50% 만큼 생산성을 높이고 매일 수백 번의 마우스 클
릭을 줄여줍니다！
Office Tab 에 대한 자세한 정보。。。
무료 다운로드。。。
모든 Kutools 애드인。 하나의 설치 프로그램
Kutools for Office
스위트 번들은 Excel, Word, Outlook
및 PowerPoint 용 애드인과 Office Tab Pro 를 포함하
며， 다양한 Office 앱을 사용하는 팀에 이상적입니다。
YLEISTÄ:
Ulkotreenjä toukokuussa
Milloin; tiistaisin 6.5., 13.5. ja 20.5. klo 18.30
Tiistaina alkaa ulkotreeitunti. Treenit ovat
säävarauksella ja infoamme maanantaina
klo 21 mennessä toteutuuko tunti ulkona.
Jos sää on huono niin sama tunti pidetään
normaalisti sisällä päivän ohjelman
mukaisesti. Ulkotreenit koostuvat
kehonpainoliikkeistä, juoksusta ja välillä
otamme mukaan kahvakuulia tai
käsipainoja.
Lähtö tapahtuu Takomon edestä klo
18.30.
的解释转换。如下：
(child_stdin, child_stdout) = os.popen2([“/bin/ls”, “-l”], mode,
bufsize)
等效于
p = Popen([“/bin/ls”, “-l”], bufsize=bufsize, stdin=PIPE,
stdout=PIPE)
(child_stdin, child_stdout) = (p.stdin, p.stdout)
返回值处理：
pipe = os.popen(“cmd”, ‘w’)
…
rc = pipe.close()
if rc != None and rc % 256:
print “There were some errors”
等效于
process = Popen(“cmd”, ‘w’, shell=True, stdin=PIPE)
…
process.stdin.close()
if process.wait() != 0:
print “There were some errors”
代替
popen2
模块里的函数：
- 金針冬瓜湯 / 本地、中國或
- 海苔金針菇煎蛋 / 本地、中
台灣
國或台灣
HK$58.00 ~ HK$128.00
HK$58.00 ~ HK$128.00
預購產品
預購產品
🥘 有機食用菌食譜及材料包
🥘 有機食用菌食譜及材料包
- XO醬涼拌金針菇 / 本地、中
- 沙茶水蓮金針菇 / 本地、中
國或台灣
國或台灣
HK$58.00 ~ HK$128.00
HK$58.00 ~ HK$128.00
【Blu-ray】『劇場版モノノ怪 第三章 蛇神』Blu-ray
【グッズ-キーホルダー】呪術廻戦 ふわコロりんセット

┄┄┄┄┄┄

→ WHAT IS EXPECTED: Take each line above that holds the string "bufsize" and copy it.

→ SOLUTION FOR THIS PROBLEM:
bufsize)
p = Popen([“/bin/ls”, “-l”], bufsize=bufsize, stdin=PIPE,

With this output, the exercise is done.